Qual è l'insegnamento storico e, allo stesso tempo, l'attualità di Veritas?

L'Occidente ancora non ha ammesso il proprio atteggiamento ambiguo e bifronte nei confronti dell'Islam. Finché non farà i conti con il suo passato, e con le sue vere intenzioni attuali, lo spargimento di sangue continuerà. Gli esempi storici parlano chiaro. Nel XVII secolo i pirati musulmani delle repubbliche barbaresche, che attaccavano senza tregua le navi civili e commerciali nel Mediterraneo, compravano cannoni, vele, legnami e sartiame da olandesi e inglesi, e rivendevano i prigionieri ai mercanti italiani di Livorno. Tutte le potenze europee hanno sempre soffiato sul fuoco dell'aggressività islamica, o delle divisioni interne tra sciiti e sunniti, esattamente come fanno oggi, per rivolgerle di volta in volta contro questo o quell'avversario. La Francia fu lungamente alleata del Sultano, con un famigerato trattato detto Empia Alleanza, e appoggiò i Turchi per indebolire da est l'impero Asburgico, rischiando che l'Europa orientale nel 1683 venisse devastata. Ancora nel 1783 i francesi inviavano istruttori militari all'Egitto, sottomesso alla Turchia. Quando sotto Napoleone le relazioni con gli egiziani si deteriorarono e infine scoppiò la guerra, gli inglesi non esitarono ad allearsi con i Turchi contro la Francia, e lo stesso fecero Russia e Inghilterra. Nel '600 l'Impero asburgico, la Spagna e il Portogallo erano alleati della Persia dei Savafidi sciiti in chiave antifrancese, e contro la Turchia sunnita. Come gli storici ormai hanno ampiamente riconosciuto, fu la pressione ottomana sui principi cattolici, a partire dal XVI secolo, a portare al successo il protestantesimo luterano, che altrimenti non avrebbe avuto una forza propulsiva sufficiente. Come non attendersi, quindi, che nella tremenda partita geopolitica oggi in atto tra USA, Russia, Turchia e Siria non vengano strumentalizzati anche jihadisti, terroristi islamici e soprattutto le masse di profughi che sciamano dolorosamente lungo i Balcani in direzione della Germania?

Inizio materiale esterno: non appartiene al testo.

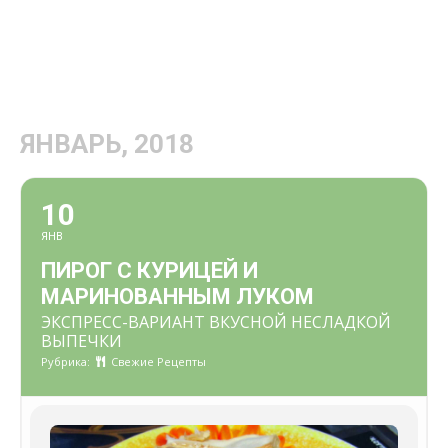
ЯНВАРЬ, 2018
10
ЯНВ
ПИРОГ С КУРИЦЕЙ И
МАРИНОВАННЫМ ЛУКОМ
ЭКСПРЕСС-ВАРИАНТ ВКУСНОЙ НЕСЛАДКОЙ
ВЫПЕЧКИ
Рубрика:
Свежие Рецепты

Dopo essere scomparsi dagli scaffali delle librerie italiane, siete soddisfatti del riscontro di pubblico che i vostri libri stanno riscuotendo?


Molto. Anche le critiche sono state generose, abbiamo l'impressione di aver riempito uno “spazio”, quello del romanzo storico-letterario e di formazione, che in Italia non era coltivato da nessuno. Abbiamo anche venduto l'opzione per una serie TV basata sui romanzi di Atto Melani. Ora stanno scrivendo il soggetto. Non si inizierà però da Imprimatur, il nostro romanzo di esordio, bensì da Mysterium e Dissimulatio insieme, il quarto e quinto titolo della saga - che usciranno nelle librerie italiane nel prossimo autunno-inverno - perché lì troveremo un Atto Melani giovanissimo, appena ventenne. Le serie televisive procederanno quindi seguendo cronologicamente la vita di Atto fino alla morte.